Stored items:
......

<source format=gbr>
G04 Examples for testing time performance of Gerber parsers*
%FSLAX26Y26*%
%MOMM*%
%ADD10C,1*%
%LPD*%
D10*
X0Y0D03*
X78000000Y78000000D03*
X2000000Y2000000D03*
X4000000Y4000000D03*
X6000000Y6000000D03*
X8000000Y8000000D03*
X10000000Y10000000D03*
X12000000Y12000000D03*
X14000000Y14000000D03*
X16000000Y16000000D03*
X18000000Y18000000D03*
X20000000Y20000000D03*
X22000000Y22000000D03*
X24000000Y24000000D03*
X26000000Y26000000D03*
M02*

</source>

......

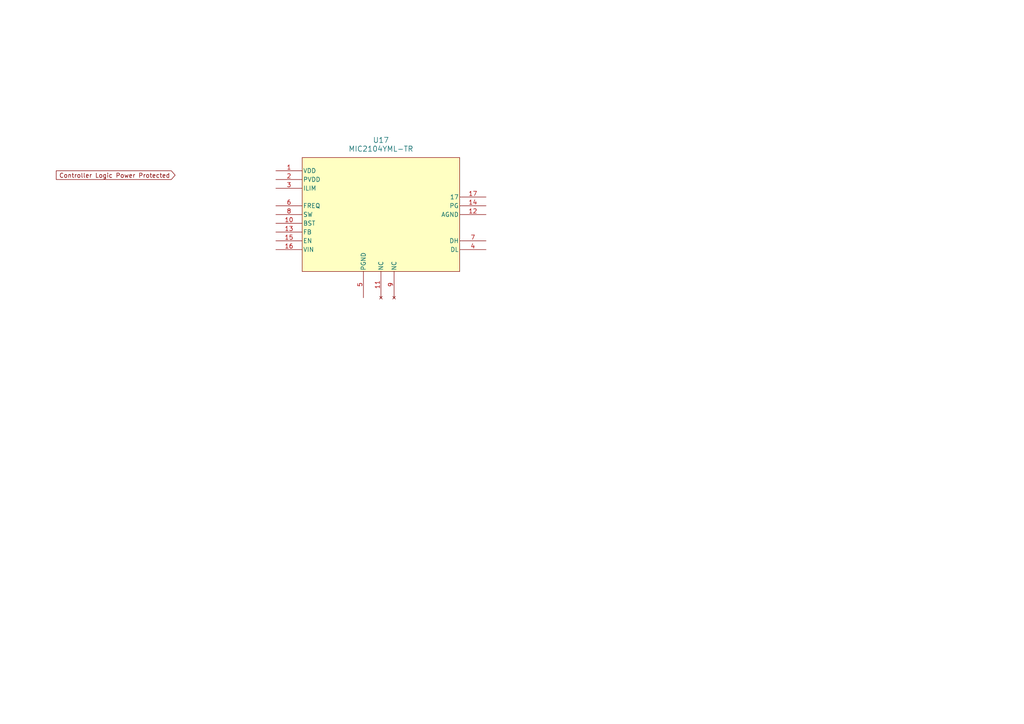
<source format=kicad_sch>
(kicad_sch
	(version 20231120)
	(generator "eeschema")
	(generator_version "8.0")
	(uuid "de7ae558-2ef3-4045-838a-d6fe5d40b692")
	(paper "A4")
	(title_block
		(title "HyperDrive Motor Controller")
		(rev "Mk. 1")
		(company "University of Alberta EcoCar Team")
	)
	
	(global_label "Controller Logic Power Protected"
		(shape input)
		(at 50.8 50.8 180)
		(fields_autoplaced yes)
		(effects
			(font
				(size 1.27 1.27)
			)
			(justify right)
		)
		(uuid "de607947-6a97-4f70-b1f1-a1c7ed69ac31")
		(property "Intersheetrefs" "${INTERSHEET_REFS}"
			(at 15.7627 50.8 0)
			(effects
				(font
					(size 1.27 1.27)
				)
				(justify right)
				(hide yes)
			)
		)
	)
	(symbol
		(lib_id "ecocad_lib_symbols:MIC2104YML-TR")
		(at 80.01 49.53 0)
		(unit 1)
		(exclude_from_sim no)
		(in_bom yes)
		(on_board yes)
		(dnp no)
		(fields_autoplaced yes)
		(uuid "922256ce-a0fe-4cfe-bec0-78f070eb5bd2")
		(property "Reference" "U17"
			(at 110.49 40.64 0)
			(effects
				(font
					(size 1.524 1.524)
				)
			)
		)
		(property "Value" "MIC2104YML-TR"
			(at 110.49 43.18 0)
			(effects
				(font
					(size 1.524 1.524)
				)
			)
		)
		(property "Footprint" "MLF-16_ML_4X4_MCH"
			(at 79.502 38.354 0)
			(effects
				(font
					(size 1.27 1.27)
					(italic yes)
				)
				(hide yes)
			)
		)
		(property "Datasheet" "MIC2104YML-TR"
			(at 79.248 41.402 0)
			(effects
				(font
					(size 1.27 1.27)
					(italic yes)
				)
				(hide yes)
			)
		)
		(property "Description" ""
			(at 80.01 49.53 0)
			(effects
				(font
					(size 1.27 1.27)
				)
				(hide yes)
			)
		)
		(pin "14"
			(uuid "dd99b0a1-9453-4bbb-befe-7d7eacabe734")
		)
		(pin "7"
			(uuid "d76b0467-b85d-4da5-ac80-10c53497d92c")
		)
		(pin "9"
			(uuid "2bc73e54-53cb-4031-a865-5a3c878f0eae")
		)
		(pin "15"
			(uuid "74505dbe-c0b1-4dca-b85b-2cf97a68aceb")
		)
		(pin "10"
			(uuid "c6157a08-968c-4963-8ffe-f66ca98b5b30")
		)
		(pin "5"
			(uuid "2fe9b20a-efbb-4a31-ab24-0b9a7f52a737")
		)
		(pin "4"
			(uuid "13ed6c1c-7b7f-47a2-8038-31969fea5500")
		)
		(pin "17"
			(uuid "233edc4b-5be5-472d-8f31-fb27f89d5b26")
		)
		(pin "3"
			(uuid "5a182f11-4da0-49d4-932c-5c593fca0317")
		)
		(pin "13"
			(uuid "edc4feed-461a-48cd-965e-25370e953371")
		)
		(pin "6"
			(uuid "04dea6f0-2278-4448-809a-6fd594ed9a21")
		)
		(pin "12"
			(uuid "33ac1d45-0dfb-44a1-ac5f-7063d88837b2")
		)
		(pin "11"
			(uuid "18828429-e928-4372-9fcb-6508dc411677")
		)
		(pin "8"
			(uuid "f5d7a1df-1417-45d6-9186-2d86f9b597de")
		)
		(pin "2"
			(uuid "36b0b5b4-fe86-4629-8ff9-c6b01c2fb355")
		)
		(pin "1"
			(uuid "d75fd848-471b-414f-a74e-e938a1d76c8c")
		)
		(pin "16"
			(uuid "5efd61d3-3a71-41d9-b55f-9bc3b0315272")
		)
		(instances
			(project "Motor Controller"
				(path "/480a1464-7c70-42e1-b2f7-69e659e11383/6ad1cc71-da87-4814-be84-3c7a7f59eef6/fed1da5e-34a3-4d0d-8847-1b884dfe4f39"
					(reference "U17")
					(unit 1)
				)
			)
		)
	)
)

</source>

......

[DIRECTIVE]: Among the entries above, how many lines include the word "source"? Reply with the number only.

[REPLY TO THE EXERCISE]: 4